I suspect with the older end of YA (say 14/15+) and an adult novel there's not much effective difference except in how it is marketed.
Someone mentioned Melvin Burgess - I've read Doing It and Lady: My Life as a Bitch and I don't think you can go any further with (hetero) sexual content in a YA novel.
Ordinary People (Judith Guest) was never to my knowledge published as YA but it certainly was read by a lot of teens and I believe it's taught in US schools nowadays. I read it at 16, around the time the film came out, and I wasn't the only one of my age to do so. The central character is a teenager who (before the novel starts) attempted suicide after his older brother died in an accident. There is strong language and (not explicit) sexual content. It's a novel that had a big impact on me at the time.

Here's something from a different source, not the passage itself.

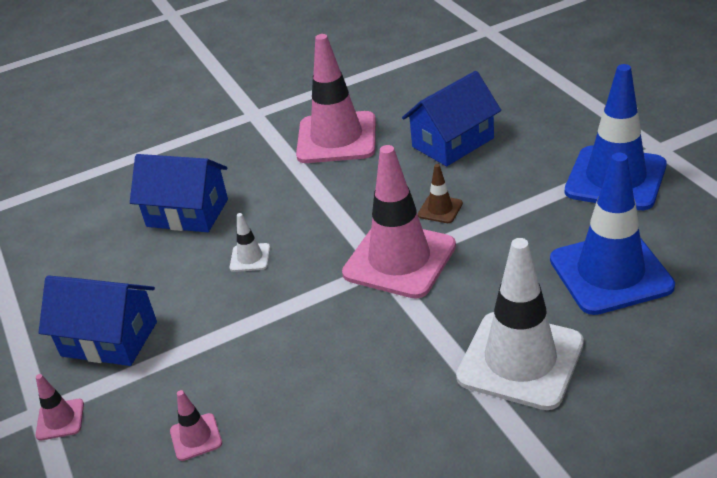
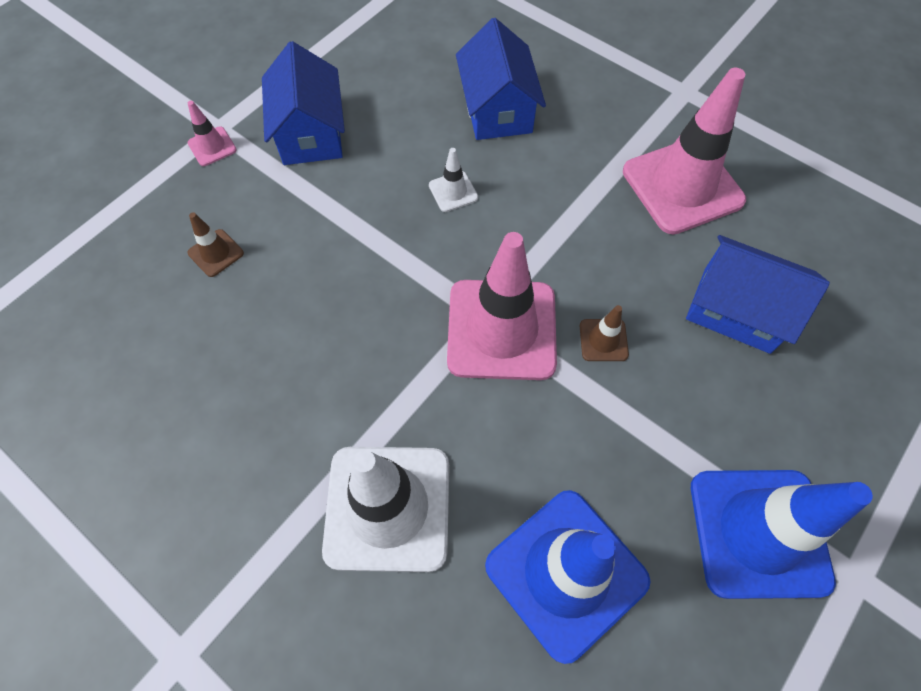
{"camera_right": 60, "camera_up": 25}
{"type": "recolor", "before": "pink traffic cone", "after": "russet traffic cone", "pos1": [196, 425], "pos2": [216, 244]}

On a personal note, I had an agent for ten months with a novel which I was surprised to learn was a teenage novel. Well it did have two seventeen-year-olds as protags, but my reaction, naive as it was, was "This can't be teenage, it's got sex and swearing in it." The plot also hinges on a rape, of which one of the protags is the victim. It eventually was rejected and returned to me, but the content was never the problem. This was something like seventeen years ago.
So, I think the answer is - YA can be as dark as it needs to be, as long as it is still engaging/relevant to its readership. You may however end up with an "explicit content" or "not suitable for younger readers" on your cover, as is the case with Melvin Burgess and Aidan Chambers, amongst others.